» **Text**:
● ● ● ● ● ● ●

Writing Prompts: Dive Write In

Writing Prompts

Writing prompts are like diving boards: a springy platform meant to launch you into a new space. They can be a word, a sentence, an image or an idea and they are a great way to get you writing, even if you don’t have a book you’re working on. But writing prompts can do more than that, they offer many skill-building benefits that can help any writer grow and improve. Here are just a few of the things writing prompts can do for you:

Get writing!

Most obviously, writing prompts can prompt you to write but the trick is to use them as often as necessary to ensure you’re writing every day. Remember, not everything you write needs to be a masterpiece destined for the New York Times bestseller list. What’s important is to keep your writing muscles toned and flexible by writing at least a few hundred words each day. And because writing prompts aren’t meant to create something meant for a wide audience, they’re a great chance to play. Which leads to our next point...

Try something new

Prompts are a great way to shake up your writing habits. Just as reading a book of science fiction can help you write a better romance novel, writing about subjects and situations you wouldn’t naturally gravitate to can help you grow your skills. By focusing on your weaknesses, you will increase the rate at which you add new skills. Struggle with dialogue? Choose writing prompts that set up interesting conversations. Not good at writing evocative settings? Find prompts that stretch your world-building muscles. Sure, it's easy to avoid using writing prompts in your practice when the suggestion isn't something you already want to write about. But that’s the point! Learning how to write about things that don’t immediately interest or that take us out of our comfort zone is what will put shiny new tools in our kit.

● ● ● ● ● ● ●

» **What to do**:
**A)** Answer these questions from the writing prompts article:
(i) What four forms does it say a writing prompt can take?
(ii) How much should a writer produce each day to keep their writing muscles toned?
(iii) What kind of prompts does it recommend for a writer who struggles with dialogue?
**B)** Extend the writing prompts article beyond its final sentence.
The listing that follows is not required for either task here.

» **Dataset content**:
● ● ● ● ● ● ●

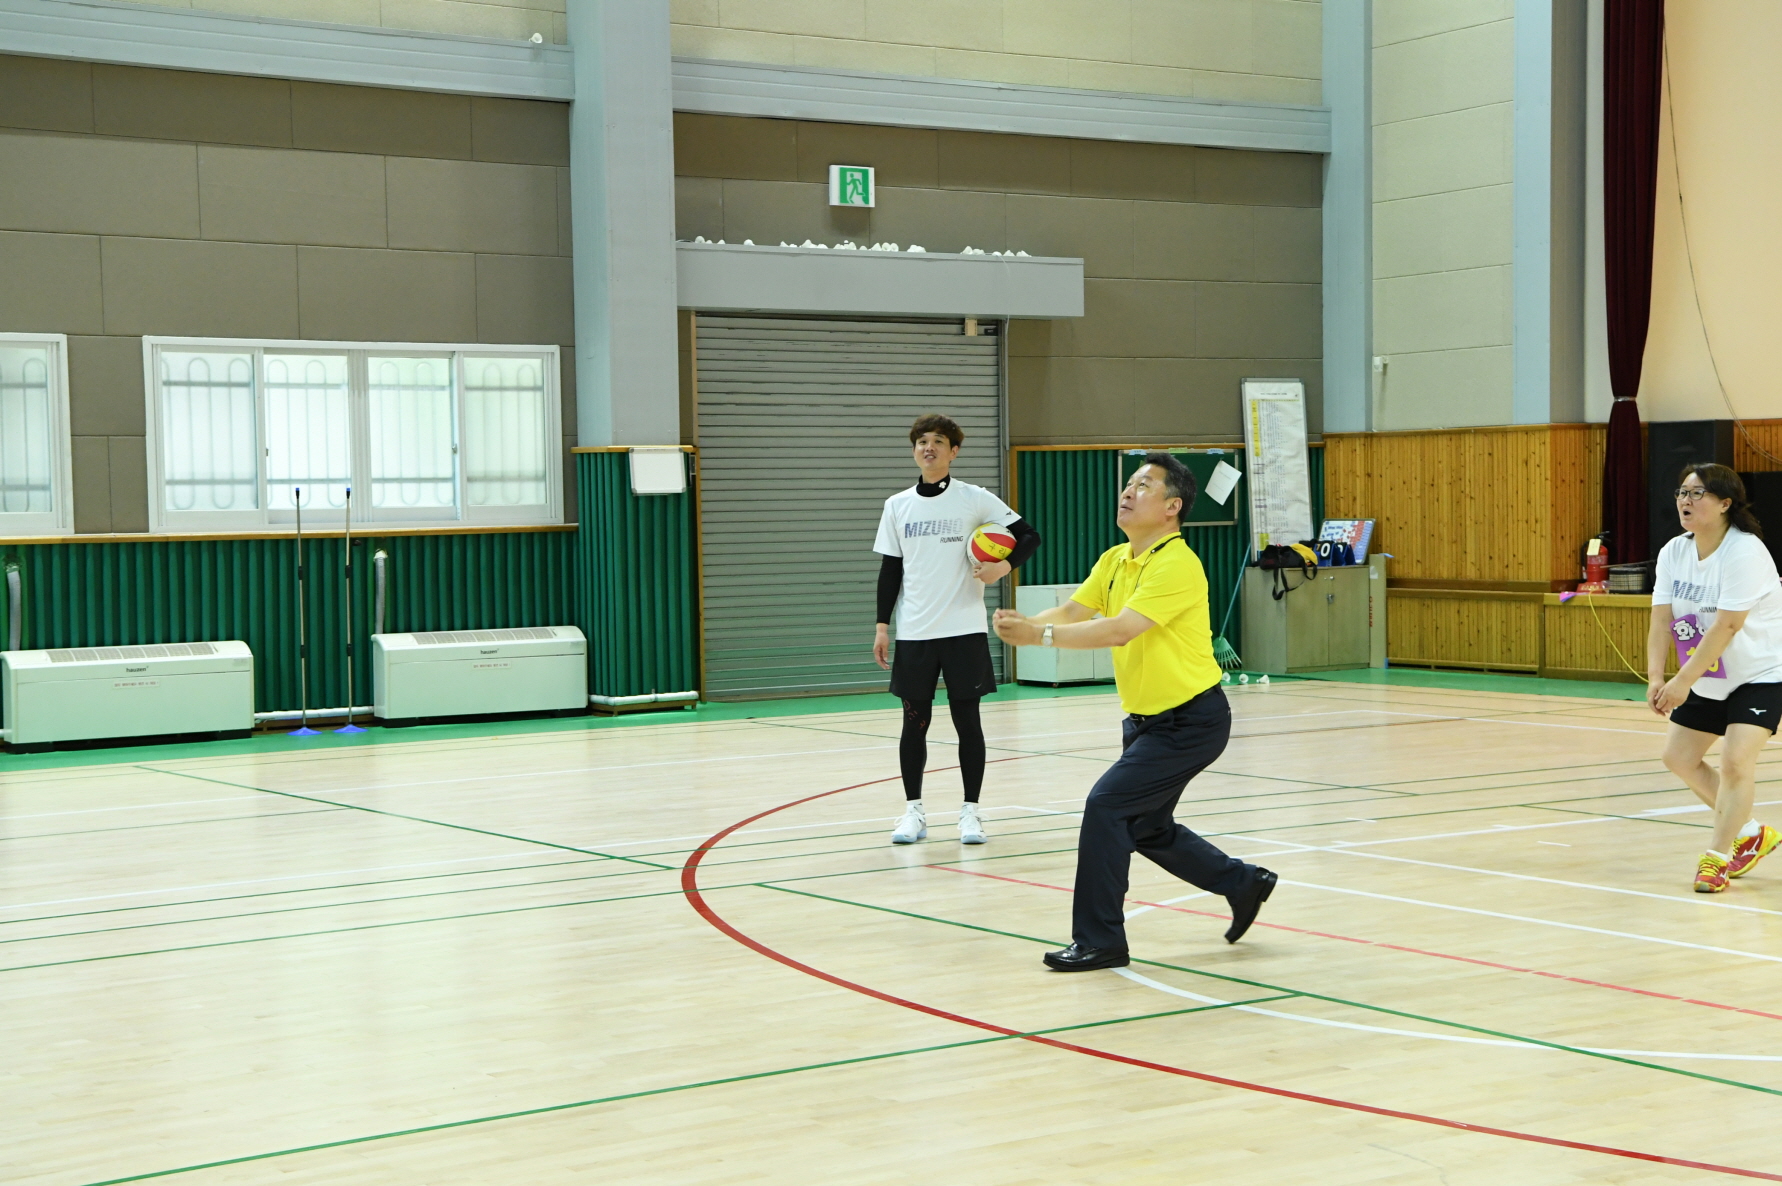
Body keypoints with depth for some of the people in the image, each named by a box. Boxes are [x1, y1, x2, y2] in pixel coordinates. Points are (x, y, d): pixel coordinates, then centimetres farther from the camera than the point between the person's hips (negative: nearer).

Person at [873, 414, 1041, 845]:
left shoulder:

● ● ● ● ● ● ●

» **Answers for this exercise**:
**A)**
(i) A word, a sentence, an image or an idea.
(ii) At least a few hundred words.
(iii) Prompts that set up interesting conversations.

**B)**
Ideas and inspiration

Perhaps the best part of using writing prompts is that they can spur new ideas. Writer Austin Kleon says that creativity is about “Taking what’s in front of you and everybody else and making something new out of it.” By combining a writing prompt (something that goes wrong on a mountain hike) with something we may already be writing about (a coming-of-age story about a social outcast), we can take our writing in new and unexpected directions. Perhaps our social outcast proves herself in unexpected ways. 

Here's an idea to get you started:

You don't have to look far for ideas. Dostoevsky, for example, wrote several of his novels after reading newspaper accounts of real events. As we know, however, many news stories can be quite depressing. For a happier ending, try looking through positive news sites like this one. Find a story about an individual achievement and write about the moment things changed.

And here are a few more resources that can help you dive right in to your daily writing session:

For students, teachers or those interested in writing personal narratives, the New York Times offers an outstanding collection of 650 prompts organized by category.


Like what you just read?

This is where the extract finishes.